Предыдущая глава |
↓ Содержание ↓
↑ Свернуть ↑
| Следующая глава |
Чем ближе становился дом Квинта, тем отчетливее у Рыжего бежал холодок вдоль спины, и окончательно впасть в уныние после такого замечательного приключения ему не давала лишь теплая ладонь дружка в его руке. Конечно, отец уже посылал к Крассу и Валерию справиться, у кого до глухой полуночи засиделось его чадо, и легко догадался, что оба Квинта куда-то запропастились вместе. Коль скоро тихуша Красс давно уже сладко спал в своей постели, значит, затеяли что-то, заслуживающее крепкой выволочки. Рыжий бросил быстрый взгляд на бредущего рядом Сенатора. Если его и беспокоило отсутствие вразумительного объяснения, то только из-за Квинта. Заморочить голову Метеллу Капрарию было не всякому маститому оратору под силу, так что Рыжий давно распростился с попытками обмануть отца — сильно мешал предательский румянец.
-Между прочим, ее зовут Руфилла, — вдруг сказал Квинт.
-Кого? — не понял погруженный в тягостные раздумья Рыжий.
-Ну её.
-А-а.
-Пойдешь туда еще?
У Рыжего запылали уши, так живо ему припомнились давешние удовольствия — хоть поворачивай и немедленно беги за добавкой.
-Может, как-нибудь, — беззаботность далась ему плохо. — Да я и не найду их там — это же критский лабиринт.

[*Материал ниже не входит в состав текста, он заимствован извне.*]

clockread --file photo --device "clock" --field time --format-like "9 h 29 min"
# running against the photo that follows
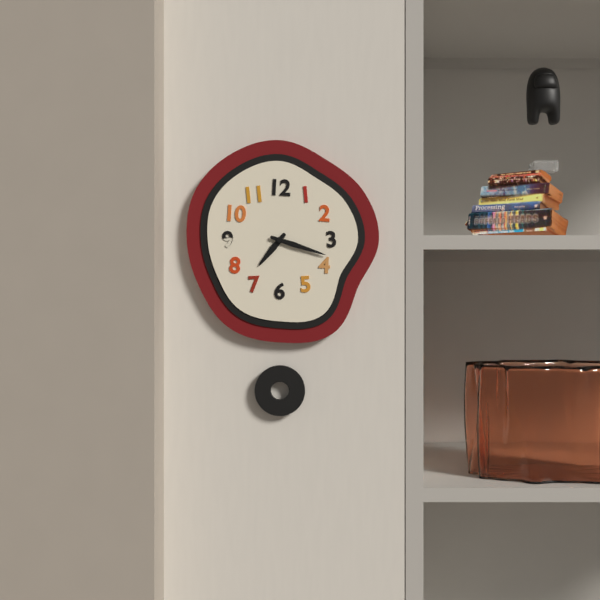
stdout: 7 h 18 min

Рыжий небезосновательно опасался, что Квинт сейчас попросит взять его с собой и в следующий поход к волчицам. Отказать было бы неловко, водить его к девкам — невыносимо стыдно. Они оба понимали: если Рыжик и не отыщет жилище мнимых сестриц, то с легкостью найдет им замену. Любознательность Квинта была вполне объяснимой, но если бы с подобным предложением к Рыжику подкатились его собственные братья, он с полным сознанием своей правоты надрал бы им уши за распущенность
-Нет, — вздохнул он немного погодя, — не пойду.
-Почему?
-Это... приятно, но... нехорошо. Понимаешь? — в это мгновение Рыжий почти ненавидел Верреса, для которого не существовало ограничений и запретов. Он знал, что поступает правильно, но это мало скрашивало выбор в пользу пресной добродетели.

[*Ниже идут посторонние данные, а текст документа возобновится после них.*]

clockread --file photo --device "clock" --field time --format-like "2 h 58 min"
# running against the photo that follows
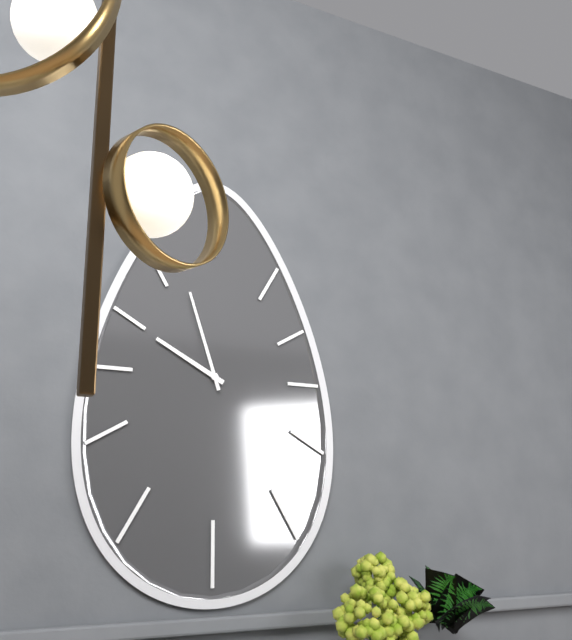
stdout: 9 h 57 min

Квинт понимал, и поэтому лишь с со вздохом пожал лапу приятеля:
-Тогда и я не пойду.
Как и ожидал Рыжик, их уже искали. Запыхавшийся раб, на которого они наткнулись уже у самого дома, доложил: благородный Мессала разослал прислугу по ближним улочкам, а сам вместе с Метеллом — старшим принялся выколачивать из Левкиппа правду, которой раб не знал. Поскольку бедняга не смог дать внятного ответа, Семпрония заподозрила что-то совсем ужасное и теперь в печали. Квинт окончательно увял, понурился, но все же постарался идти быстрее, хотя только что думал, что не сможет ускорить шаг, даже если ему в затылок будут дышать фурии.

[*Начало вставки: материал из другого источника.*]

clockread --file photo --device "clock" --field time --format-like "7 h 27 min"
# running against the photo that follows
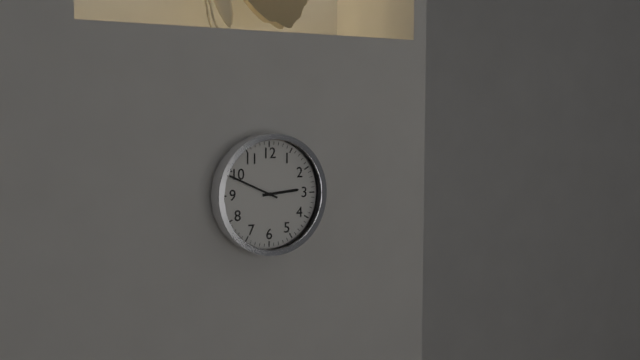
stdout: 2 h 49 min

Когда мальчики вступили в атрий, Квинт не успел и рта открыть, как старший Метелл уже встретил сынка такой внушительной затрещиной, что того аж шатнуло. Рыжик не возражал бы, если бы отец молча лупил его и дальше, ничего, что на глазах у Мессалы и его домашних, лишь бы только не спрашивал, где их с Сенатором носило среди ночи. Убедительно соврать Рыжему не удавалось даже по куда более невинным поводам, а уж сейчас, когда он знал за собой вину, уши у него предательски горели заранее.
Валерий одобрительно кивнул, когда за первым могучим подзатыльником Капрарий отвесил сыну и второй — у него аж пальцы зудели навесить по шее пасынку, поставившему с ног на голову весь дом, но, как учтивый хозяин, он не стал отвлекать общее внимание от гостя.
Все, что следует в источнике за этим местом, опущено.